Data entries

━━━━━━

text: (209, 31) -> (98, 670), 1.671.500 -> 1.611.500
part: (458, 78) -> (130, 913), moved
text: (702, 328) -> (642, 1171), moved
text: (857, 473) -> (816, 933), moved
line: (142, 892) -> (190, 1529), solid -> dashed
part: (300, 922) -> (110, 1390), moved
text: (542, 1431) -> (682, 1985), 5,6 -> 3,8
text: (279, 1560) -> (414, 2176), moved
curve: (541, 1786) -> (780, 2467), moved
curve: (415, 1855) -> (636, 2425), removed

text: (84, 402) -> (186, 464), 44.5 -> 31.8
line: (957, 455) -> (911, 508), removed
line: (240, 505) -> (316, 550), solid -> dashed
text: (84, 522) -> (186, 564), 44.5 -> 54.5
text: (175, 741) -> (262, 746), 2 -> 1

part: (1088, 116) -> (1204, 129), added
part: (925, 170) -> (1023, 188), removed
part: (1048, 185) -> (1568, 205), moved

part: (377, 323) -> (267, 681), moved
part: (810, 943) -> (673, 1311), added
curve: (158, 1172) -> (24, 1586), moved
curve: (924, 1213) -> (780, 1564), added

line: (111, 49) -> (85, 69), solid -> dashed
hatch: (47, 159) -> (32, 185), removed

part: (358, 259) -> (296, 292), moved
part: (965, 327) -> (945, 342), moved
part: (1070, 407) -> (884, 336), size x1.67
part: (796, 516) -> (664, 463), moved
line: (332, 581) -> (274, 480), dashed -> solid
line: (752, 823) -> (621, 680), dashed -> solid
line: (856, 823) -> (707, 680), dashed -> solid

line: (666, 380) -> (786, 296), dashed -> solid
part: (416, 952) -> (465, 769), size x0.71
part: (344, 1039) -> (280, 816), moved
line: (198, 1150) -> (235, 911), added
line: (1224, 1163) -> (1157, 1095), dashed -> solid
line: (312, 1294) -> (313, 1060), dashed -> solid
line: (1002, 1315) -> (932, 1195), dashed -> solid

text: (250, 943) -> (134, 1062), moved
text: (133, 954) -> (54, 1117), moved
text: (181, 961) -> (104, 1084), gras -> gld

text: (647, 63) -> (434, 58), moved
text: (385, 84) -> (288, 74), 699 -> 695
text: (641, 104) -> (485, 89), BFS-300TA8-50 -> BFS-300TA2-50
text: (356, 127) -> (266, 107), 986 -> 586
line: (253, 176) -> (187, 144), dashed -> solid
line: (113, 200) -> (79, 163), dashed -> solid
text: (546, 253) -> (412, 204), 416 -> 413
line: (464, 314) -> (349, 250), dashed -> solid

━━━━━━

What to do:
Track down all lines above with the string "size" and copy them.

Response area:
part: (1070, 407) -> (884, 336), size x1.67
part: (416, 952) -> (465, 769), size x0.71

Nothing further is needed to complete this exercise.